Verfasst: 18.06.2005 18:40
von Gast
Also erstens. das ich bei Dir arrogant rüberkomme kann ich ich ja mit leben aber
Ich wundere mich allerdings, dass Du Dich einerseits als weiblich angemeldet hast und Dich anderseits als "Ingo" geoutet hast.
:shock: wie kommste denn auf sowas :evil:
Ich war,bin und bleibe immer eine Frau.


Da ich keinen streit haben möchte und du auch deine eigenen Nutzungsbedingungen nicht kennst würde ich sagen ich gehe woanders hin. Ist mir zu blöde hier angemacht zu werden ich sei ne Lügnerin .

Ich weiss ausserdem auch nicht warum du dich aufregst. Lies dir mal sämtliche Forenbeiträge hier an. Natürlich dient das Forum dazu sich auszutauschen und da es ja in deinen Nutzungsbedingungen auch erwünscht ist
Alle, die über ihre Erfahrungen mit Antidepressiva berichten und über deren Risiken informieren möchten, sind hier willkommen.

Ich habe dein erfahrungsbericht gelesen und es tut mir auch sehr leid was ihr beide erlebt habt. Da ich selber nur Patientin bin,kann ich mehr dazu nicht sagen. Natürlich möchte wohl keiner ewig mit medikamten leben und möglichst gesund wieder davon loskommen.

Verfasst: 19.06.2005 12:32
von Oliver
Hallo BlueShine.

Du kommst nicht nur für Linda arrogant rüber ... ich schließe mich da an.
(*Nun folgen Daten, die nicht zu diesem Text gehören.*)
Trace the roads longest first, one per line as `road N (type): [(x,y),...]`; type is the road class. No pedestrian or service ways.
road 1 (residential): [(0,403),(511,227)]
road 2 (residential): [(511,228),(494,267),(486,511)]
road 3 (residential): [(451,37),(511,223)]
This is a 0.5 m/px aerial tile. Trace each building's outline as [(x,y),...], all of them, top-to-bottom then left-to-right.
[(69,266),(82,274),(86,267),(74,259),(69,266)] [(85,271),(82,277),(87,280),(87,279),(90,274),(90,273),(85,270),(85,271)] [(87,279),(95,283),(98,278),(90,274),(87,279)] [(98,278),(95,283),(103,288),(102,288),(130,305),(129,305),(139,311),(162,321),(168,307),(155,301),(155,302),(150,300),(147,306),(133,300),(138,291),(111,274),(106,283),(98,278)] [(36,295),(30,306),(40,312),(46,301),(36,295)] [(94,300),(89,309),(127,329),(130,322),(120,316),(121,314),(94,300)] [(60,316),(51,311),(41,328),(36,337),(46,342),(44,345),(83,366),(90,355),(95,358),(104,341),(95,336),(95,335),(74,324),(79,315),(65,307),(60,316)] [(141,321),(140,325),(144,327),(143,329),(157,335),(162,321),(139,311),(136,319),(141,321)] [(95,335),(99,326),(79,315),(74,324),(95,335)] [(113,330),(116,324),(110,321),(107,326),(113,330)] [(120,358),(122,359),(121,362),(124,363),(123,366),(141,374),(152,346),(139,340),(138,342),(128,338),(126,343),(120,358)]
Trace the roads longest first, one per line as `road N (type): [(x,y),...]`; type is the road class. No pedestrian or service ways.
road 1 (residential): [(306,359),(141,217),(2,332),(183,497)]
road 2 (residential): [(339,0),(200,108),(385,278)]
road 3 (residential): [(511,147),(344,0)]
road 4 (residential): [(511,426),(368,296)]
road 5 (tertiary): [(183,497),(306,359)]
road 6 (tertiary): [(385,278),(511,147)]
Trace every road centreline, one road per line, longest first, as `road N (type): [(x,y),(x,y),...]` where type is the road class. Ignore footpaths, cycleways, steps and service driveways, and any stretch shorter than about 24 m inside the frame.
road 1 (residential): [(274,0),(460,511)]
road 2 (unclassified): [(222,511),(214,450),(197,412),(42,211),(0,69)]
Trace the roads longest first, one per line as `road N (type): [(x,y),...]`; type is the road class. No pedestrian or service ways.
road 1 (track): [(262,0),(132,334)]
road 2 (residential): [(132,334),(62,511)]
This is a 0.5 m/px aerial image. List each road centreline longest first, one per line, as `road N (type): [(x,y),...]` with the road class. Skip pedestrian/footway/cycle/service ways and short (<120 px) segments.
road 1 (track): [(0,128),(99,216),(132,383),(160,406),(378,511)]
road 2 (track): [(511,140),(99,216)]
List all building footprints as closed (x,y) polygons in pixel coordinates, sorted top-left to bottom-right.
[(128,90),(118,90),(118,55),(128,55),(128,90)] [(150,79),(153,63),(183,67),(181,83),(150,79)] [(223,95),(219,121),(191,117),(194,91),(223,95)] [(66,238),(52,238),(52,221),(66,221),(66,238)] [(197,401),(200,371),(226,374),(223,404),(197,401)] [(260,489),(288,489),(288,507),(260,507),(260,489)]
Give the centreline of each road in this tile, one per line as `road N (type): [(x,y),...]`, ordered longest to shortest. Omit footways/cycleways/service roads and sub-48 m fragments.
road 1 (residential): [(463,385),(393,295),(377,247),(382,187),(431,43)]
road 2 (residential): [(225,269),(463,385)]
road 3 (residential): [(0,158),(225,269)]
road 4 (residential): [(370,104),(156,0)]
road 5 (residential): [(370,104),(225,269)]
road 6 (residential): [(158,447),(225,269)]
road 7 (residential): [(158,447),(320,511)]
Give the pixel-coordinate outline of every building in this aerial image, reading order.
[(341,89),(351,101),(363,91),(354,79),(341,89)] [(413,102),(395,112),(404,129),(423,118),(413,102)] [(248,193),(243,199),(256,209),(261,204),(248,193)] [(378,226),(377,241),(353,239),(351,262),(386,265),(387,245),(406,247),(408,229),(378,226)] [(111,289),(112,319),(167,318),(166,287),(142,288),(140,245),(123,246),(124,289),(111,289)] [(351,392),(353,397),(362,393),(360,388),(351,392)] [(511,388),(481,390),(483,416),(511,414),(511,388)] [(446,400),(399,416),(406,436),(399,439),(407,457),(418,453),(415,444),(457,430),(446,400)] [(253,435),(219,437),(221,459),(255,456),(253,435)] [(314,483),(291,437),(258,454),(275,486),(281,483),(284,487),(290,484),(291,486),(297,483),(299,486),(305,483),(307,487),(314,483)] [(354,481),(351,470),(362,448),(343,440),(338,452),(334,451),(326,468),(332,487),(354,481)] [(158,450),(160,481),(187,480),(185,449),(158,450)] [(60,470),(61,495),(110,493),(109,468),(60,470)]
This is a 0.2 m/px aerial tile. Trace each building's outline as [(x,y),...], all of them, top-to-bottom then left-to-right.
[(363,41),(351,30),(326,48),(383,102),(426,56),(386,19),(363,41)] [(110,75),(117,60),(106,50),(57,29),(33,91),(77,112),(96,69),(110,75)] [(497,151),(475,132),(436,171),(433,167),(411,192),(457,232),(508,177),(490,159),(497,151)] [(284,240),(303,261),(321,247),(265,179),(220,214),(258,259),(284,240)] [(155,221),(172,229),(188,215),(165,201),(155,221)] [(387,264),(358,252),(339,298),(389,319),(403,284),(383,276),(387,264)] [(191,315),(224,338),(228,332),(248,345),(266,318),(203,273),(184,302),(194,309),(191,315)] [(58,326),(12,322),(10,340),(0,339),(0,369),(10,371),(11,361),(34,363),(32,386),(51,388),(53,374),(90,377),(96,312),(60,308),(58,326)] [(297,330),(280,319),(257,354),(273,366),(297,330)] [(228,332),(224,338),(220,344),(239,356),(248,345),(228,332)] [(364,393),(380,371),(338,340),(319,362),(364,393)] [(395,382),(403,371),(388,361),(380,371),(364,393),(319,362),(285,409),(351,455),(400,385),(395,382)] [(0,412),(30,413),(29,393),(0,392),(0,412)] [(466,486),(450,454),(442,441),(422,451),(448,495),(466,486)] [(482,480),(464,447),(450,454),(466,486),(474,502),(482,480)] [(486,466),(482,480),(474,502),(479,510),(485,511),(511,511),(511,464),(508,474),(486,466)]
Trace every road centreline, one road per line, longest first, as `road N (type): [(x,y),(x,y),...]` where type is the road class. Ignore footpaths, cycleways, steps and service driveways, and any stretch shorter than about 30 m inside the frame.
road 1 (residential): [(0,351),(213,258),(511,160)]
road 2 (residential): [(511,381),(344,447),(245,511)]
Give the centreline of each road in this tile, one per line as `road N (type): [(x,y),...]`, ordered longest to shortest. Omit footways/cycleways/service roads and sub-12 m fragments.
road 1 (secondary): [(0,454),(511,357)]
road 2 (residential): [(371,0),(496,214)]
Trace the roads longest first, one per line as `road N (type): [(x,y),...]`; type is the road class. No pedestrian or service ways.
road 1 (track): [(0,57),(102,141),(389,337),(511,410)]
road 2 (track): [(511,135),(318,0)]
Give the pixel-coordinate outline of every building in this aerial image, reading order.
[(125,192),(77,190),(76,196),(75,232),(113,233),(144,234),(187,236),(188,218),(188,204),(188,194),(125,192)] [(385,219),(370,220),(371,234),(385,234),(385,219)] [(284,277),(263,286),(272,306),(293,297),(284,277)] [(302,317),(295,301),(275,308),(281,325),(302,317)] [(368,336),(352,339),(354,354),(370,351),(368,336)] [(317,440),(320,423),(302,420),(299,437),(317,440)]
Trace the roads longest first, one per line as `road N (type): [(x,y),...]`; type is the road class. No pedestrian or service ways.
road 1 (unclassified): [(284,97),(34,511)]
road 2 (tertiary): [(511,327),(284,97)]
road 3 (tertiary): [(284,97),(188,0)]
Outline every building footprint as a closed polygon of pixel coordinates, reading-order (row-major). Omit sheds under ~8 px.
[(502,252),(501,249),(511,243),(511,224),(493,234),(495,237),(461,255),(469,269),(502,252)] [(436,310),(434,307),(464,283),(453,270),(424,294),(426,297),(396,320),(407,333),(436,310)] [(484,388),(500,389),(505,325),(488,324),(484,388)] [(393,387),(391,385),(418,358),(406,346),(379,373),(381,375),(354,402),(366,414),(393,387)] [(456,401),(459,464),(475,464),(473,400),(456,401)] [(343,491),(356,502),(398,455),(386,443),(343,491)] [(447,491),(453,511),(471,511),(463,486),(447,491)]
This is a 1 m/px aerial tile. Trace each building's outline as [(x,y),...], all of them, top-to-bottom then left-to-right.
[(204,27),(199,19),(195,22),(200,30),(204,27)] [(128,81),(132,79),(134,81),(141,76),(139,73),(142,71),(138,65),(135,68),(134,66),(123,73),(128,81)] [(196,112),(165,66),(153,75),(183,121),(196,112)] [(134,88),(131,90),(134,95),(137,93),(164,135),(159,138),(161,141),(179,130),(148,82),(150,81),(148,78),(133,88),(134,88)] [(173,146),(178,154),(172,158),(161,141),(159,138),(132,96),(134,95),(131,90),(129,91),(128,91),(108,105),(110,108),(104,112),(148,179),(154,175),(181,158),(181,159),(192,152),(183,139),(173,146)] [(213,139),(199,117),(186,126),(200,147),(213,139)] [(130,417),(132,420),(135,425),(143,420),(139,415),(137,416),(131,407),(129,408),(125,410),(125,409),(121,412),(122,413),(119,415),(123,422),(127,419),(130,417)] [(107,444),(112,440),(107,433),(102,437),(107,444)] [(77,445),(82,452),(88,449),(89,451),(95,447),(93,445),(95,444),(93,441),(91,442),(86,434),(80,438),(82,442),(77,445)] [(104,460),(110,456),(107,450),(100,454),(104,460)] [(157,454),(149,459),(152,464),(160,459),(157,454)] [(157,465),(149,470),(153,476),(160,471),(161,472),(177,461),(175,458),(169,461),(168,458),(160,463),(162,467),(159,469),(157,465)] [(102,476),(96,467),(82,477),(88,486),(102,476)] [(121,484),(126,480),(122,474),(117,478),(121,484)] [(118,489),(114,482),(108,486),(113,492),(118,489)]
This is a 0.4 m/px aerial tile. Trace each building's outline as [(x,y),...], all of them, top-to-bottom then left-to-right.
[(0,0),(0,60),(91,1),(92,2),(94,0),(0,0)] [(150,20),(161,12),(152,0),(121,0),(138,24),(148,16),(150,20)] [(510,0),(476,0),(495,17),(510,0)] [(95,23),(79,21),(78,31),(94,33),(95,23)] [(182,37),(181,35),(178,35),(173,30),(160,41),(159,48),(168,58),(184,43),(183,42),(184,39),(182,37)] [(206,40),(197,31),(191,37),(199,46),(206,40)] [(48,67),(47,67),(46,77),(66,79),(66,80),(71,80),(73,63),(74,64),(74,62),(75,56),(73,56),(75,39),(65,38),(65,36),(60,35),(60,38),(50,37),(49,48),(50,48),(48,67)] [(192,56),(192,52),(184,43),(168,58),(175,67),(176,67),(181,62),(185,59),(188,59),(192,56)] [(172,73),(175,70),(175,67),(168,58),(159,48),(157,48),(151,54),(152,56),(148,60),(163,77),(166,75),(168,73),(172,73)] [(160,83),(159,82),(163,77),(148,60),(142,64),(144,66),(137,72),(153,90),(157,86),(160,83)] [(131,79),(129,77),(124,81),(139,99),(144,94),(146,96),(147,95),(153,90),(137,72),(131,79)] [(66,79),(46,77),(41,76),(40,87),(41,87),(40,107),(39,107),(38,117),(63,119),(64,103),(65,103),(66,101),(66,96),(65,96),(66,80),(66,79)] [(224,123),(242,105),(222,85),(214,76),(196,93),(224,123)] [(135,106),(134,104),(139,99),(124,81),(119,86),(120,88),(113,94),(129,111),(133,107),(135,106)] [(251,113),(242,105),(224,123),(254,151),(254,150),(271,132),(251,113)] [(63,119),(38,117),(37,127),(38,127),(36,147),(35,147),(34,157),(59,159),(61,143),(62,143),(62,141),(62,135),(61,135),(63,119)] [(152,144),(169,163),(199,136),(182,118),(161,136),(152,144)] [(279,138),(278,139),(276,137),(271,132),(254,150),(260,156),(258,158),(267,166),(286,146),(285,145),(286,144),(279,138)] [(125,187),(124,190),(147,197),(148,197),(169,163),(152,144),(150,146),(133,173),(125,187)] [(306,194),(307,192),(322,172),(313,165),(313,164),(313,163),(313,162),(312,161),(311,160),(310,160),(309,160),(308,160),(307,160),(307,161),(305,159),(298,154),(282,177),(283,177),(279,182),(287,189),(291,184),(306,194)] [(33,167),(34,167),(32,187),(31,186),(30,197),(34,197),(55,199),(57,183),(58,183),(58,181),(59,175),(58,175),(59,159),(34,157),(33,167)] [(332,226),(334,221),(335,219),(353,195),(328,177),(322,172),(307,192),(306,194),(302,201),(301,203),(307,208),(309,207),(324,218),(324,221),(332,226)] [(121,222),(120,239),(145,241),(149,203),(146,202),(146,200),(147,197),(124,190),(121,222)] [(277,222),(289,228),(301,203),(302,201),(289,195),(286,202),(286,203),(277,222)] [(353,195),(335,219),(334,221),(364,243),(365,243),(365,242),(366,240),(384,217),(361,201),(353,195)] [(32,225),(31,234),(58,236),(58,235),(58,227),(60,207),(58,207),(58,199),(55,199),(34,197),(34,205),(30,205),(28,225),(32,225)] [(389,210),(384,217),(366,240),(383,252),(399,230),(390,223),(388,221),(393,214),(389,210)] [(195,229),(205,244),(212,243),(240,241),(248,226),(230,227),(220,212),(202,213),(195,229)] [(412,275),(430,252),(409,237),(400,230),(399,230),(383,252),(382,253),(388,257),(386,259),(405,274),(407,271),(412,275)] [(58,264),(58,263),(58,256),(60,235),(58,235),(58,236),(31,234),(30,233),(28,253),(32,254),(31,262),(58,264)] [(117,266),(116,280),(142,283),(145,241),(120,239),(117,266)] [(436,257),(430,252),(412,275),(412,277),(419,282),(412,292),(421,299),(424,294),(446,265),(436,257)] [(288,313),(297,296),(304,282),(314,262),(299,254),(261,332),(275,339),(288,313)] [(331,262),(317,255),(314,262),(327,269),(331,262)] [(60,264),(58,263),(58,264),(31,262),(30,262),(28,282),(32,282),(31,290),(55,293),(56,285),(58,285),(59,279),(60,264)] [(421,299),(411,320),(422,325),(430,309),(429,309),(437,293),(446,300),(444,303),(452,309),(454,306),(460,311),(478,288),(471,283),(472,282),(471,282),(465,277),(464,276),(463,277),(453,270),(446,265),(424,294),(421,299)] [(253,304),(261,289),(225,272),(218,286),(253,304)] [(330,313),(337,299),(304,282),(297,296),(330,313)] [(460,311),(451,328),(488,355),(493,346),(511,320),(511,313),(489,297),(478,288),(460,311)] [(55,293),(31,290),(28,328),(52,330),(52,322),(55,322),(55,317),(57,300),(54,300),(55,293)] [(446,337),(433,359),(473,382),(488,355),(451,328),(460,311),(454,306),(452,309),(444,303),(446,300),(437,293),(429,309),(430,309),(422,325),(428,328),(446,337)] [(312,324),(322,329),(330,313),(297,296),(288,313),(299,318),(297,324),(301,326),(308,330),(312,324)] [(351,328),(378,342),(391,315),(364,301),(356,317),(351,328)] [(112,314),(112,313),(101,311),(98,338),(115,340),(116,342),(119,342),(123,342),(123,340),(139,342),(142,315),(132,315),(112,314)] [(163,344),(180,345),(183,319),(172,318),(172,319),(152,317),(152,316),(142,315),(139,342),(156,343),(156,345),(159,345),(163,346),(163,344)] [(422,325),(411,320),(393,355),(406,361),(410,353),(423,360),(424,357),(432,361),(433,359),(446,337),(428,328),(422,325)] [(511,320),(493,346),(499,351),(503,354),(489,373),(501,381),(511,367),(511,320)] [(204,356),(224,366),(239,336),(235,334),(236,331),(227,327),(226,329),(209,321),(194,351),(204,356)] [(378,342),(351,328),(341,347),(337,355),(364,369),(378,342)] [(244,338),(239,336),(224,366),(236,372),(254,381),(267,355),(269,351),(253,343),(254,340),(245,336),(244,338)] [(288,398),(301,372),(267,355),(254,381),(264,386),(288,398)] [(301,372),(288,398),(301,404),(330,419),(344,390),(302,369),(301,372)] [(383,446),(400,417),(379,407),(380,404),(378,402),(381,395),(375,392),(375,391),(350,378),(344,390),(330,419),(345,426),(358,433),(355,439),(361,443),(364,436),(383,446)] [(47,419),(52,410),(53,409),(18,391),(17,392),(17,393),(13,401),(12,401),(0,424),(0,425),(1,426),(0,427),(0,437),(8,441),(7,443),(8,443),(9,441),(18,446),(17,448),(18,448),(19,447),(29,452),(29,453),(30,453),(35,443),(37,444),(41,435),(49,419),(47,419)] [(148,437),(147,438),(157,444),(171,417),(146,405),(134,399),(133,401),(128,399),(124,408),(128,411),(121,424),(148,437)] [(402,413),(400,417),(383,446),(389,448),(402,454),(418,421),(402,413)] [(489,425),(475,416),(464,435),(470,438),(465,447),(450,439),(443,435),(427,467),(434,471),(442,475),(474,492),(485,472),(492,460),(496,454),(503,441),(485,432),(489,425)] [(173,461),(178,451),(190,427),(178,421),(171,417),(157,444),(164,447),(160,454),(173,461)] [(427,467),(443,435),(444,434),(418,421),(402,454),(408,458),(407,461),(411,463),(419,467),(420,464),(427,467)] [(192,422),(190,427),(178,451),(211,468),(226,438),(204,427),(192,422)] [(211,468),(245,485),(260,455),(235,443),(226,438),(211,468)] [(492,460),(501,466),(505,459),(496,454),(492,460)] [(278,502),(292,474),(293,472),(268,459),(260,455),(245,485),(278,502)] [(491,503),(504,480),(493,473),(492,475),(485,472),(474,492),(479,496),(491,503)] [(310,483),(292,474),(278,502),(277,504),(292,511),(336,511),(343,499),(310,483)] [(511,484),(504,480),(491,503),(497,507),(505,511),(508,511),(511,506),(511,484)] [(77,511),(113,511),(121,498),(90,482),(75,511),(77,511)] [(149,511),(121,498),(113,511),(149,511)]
Wenn Du meinst unsere Nutzungsbedingungen so interpretieren zu können wie Du es tust dann müssen wir sie halt umschreiben, wäre nicht das erste mal ... was müssten wir denn schreiben, damit Du es checkst?

Tatsache ist, dass wir auf unserer Seite zum Erstellen der Beiträge folgenden Hinweis stehen haben:
www.adfd.org/posting.php hat geschrieben:Bevor du Deinen ersten Beitrag schreibst, lies bitte unsere FAQ (Häufig gestellte Fragen)
In unserer FAQ verweisen wir als allererstes auf Wir über uns, in dem folgender - in meinen Augen relativ eindeutige - Satz steht:
http://www.adfd.org/austausch/viewtopic.php?t=1809 hat geschrieben:Das Diskussionsforum wurde eingerichtet, um Menschen zu helfen, die unter Nebenwirkungen oder Absetzsymptomen durch moderne Antidepressiva leiden und diese absetzen wollen.
Das bedeutet nicht, dass wir es hier nicht zu einem gewissen Grad tolerieren, wenn hier auch Leute schreiben, die ihr AD momentan noch nicht absetzen wollen, aber das kommt halt auch drauf an wie diejenige hier rüberkommt:

In Deinem ersten Beitrag hier stand Folgendes:
BlueShine hat geschrieben:Womit ich weniger klarkomme ist die Tatsache,das ich sexuell immernoch Probleme habe. Selbst wenn ich mich selber befriedige,klappt es oft nicht. Gibt es keine Lösung für mein Problem?
Da hat sich ja auch keiner beschwert - wie gesagt normalerweise tolerieren wir diese nicht ganz zweckbestimmte Nutzung des Forums ...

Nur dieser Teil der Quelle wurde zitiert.